According to the results of a longitudinal study conducted by Gow et al., (2005), neuroticism influences an age-related decline in intelligence and there is a small negative correlation between neuroticism and a change in the level of IQ (r=-.18). Although it is still debatable if neuroticism reduces general intelligence, this study provided some valuable evidence and a direction for research. 
In addition, some interaction between intelligence and neuroticism has been found. Individuals with a high level of neuroticism demonstrated a poor performance, health, and adjustment only if they had a low level of intelligence. Therefore, intelligence may act as a buffer and compensate neuroticism in individuals.

Conscientiousness
The association between conscientiousness and intelligence is complex and uncertain. Some researchers theorize that people with lower levels of intelligence compensate for their lower level of cognitive ability by being more structured and effortful. While some studies have obtained a negatively correlated, others have not. In particular, a meta-analysis of 214 studies (n = 120,885) obtained a correlation of r = -.02. A meta-analysis of facet-level correlations suggested that preference for order and self-discipline may have a small negative correlation whereas conscientiousness facets related to competence have a small positive correlation with intelligence.

Furthermore, some interaction has been found between conscientiousness and intelligence. Conscientiousness has been found to be a stronger predictor of safety behaviour in individuals with a low level of intelligence than in those with a high level. This interaction may also be found in educational and occupational settings in future studies. Therefore, relatively speaking, an increase in either conscientiousness or intelligence may compensate for a deficiency in the other.

Extraversion
Most meta-analyses have found no correlation between overall extraversion and intelligence. There is some meta-analytic evidence to suggest that aspects of extraversion related to assertiveness may be slightly positively related to intelligence whereas aspects related to sociability may be slightly negatively related to intelligence. 

There are some moderating variables in the relationship between extraversion and g including differences in the assessment instruments and samples’ age and sensory stimulation; for example, no meaningful correlation was found between extraversion and intelligence in the samples of children.
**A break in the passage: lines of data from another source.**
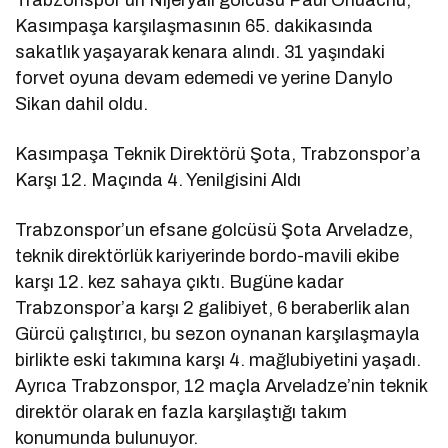
Trabzonspor’un Nijeryalı golcüsü Paul
Onuachu
,
Kasımpaşa karşılaşmasının 65. dakikasında
sakatlık yaşayarak kenara alındı. 31 yaşındaki
forvet oyuna devam edemedi ve yerine
Danylo
Sikan dahil oldu.
Kasımpaşa Teknik Direktörü
Şota
, Trabzonspor’a
Karşı 12. Maçında 4. Yenilgisini Aldı
Trabzonspor’un efsane golcüsü
Şota
Arveladze
,
teknik direktörlük kariyerinde bordo-mavili ekibe
karşı 12. kez sahaya çıktı. Bugüne kadar
Trabzonspor’a karşı 2 galibiyet, 6 beraberlik alan
Gürcü çalıştırıcı, bu sezon oynanan karşılaşmayla
birlikte eski takımına karşı 4. mağlubiyetini yaşadı.
Ayrıca Trabzonspor, 12 maçla
Arveladze’nin
teknik
direktör olarak en fazla karşılaştığı takım
konumunda bulunuyor.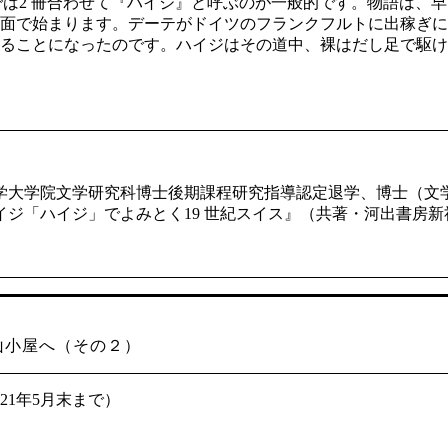
では2 冊合わせて『ハイジ』と呼ぶのが一般的です。物語は、
面で始まります。デーテがドイツのフランクフルトに出稼ぎに
ることになったのです。ハイジはその道中、裸はだし足で駆け
学大学院文学研究科博士後期課程研究指導認定退学、博士（文
ジ「ハイジ」でよみとく19 世紀スイス』（共著・河出書房新
さんの山小屋へ（その２）
021年5月末まで）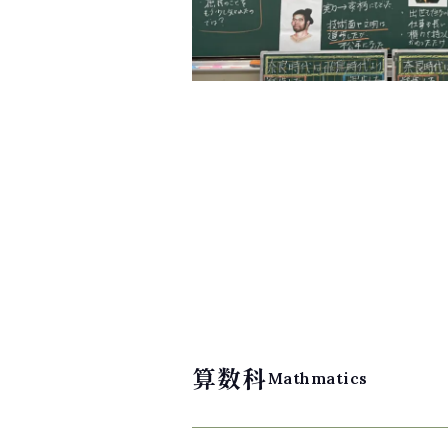
算数科
Mathmatics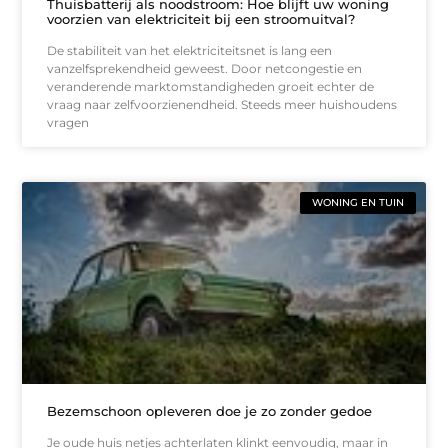
Thuisbatterij als noodstroom: Hoe blijft uw woning
voorzien van elektriciteit bij een stroomuitval?
De stabiliteit van het elektriciteitsnet is lang een
vanzelfsprekendheid geweest. Door netcongestie en
veranderende marktomstandigheden groeit echter de
vraag naar zelfvoorzienendheid. Steeds meer huishoudens
vragen
WONING EN TUIN
Bezemschoon opleveren doe je zo zonder gedoe
Je oude huis netjes achterlaten klinkt eenvoudig, maar in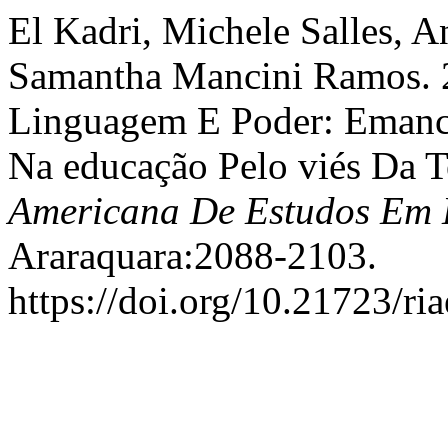
El Kadri, Michele Salles, A
Samantha Mancini Ramos. 2
Linguagem E Poder: Emanci
Na educação Pelo viés Da Te
Americana De Estudos Em
Araraquara:2088-2103.
https://doi.org/10.21723/ri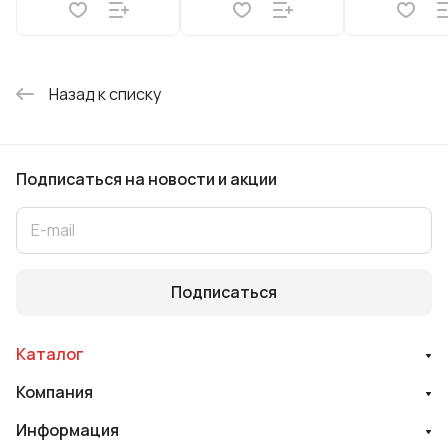
Назад к списку
Подписаться
на новости и акции
Подписаться
Каталог
Компания
Информация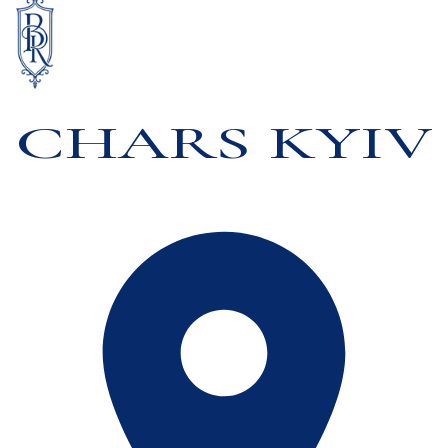
CHARS KYIV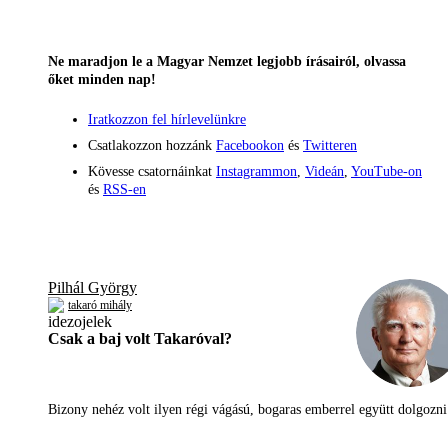
Ne maradjon le a Magyar Nemzet legjobb írásairól, olvassa
őket minden nap!
Iratkozzon fel hírlevelünkre
Csatlakozzon hozzánk
Facebookon
és
Twitteren
Kövesse csatornáinkat
Instagrammon
,
Videán
,
YouTube-on
és
RSS-en
Pilhál György
takaró mihály
Csak a baj volt Takaróval?
Bizony nehéz volt ilyen régi vágású, bogaras emberrel együtt dolgoz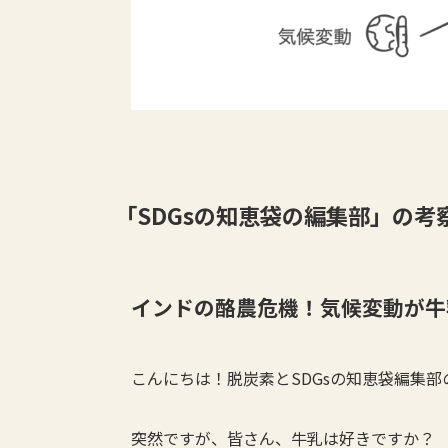
「SDGsの知恵袋の編集部」の考
インドの酪農危機！気候変動が牛
こんにちは！脱炭素とSDGsの知恵袋編集部
突然ですが、皆さん、牛乳は好きですか？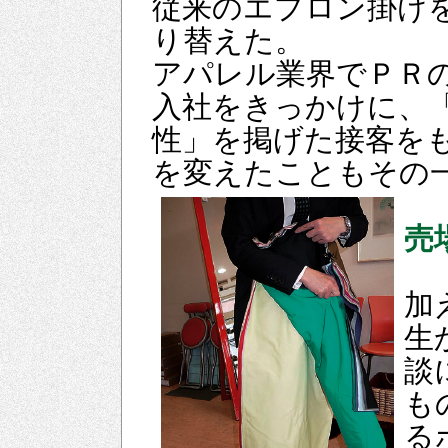
従来のエプロン掛け
り替えた。
アパレル業界でＰＲ
入社をきっかけに、
性」を掲げた接客を
を変えたこともその
売
加
生
談
も
る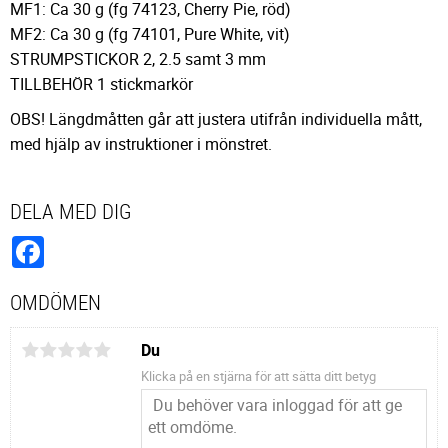
MF1: Ca 30 g (fg 74123, Cherry Pie, röd)
MF2: Ca 30 g (fg 74101, Pure White, vit)
STRUMPSTICKOR 2, 2.5 samt 3 mm
TILLBEHÖR 1 stickmarkör
OBS! Längdmåtten går att justera utifrån individuella mått,
med hjälp av instruktioner i mönstret.
DELA MED DIG
Facebook
OMDÖMEN
Du
Klicka på en stjärna för att sätta ditt betyg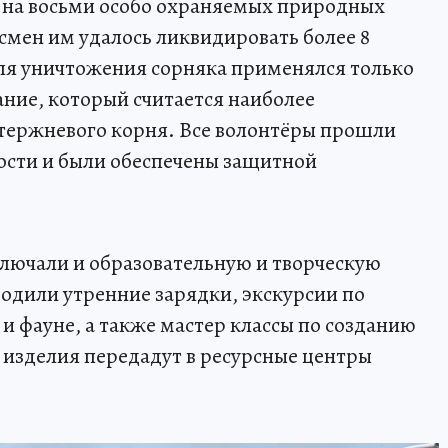
и на восьми особо охраняемых природных
смен им удалось ликвидировать более 8
ля уничтожения сорняка применялся только
ние, который считается наиболее
ержневого корня. Все волонтёры прошли
ости и были обеспечены защитной
лючали и образовательную и творческую
одили утренние зарядки, экскурсии по
 и фауне, а также мастер классы по созданию
изделия передадут в ресурсные центры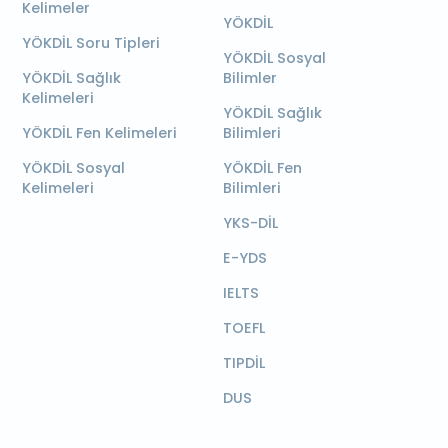
Kelimeler
YÖKDİL
YÖKDİL Soru Tipleri
YÖKDİL Sosyal
YÖKDİL Sağlık
Bilimler
Kelimeleri
YÖKDİL Sağlık
YÖKDİL Fen Kelimeleri
Bilimleri
YÖKDİL Sosyal
YÖKDİL Fen
Kelimeleri
Bilimleri
YKS-DİL
E-YDS
IELTS
TOEFL
TIPDİL
DUS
Furthermore, Bates and Rock (2004) used Raven’s matrices  and found that extraverts performed better than introverts with increasing auditory stimulation, whereas introverts performed best in silence. This result is consistent with that of Revelle et al. (1976).

Agreeableness
Meta-analytic research suggests that agreeableness and intelligence are uncorrelated. However, some components of agreeableness have been found to be related to intelligence. For example, aggression is negatively associated with intelligence (r is around -.20)  because unintelligent people may experience more frustration, which may lead to aggression and aggression and intelligence may share some biological factors. In addition, emotional perception and emotional facilitation, which are also components of agreeableness, have been found to be significantly correlated with intelligence. This may be because emotional perception and emotional facilitation are components of emotional intelligence and some researchers have found that emotional intelligence is a Second-Stratum Factor of g. Similarly, meta-analysis suggests that the related trait of honesty-humility is also uncorrelated with intelligence.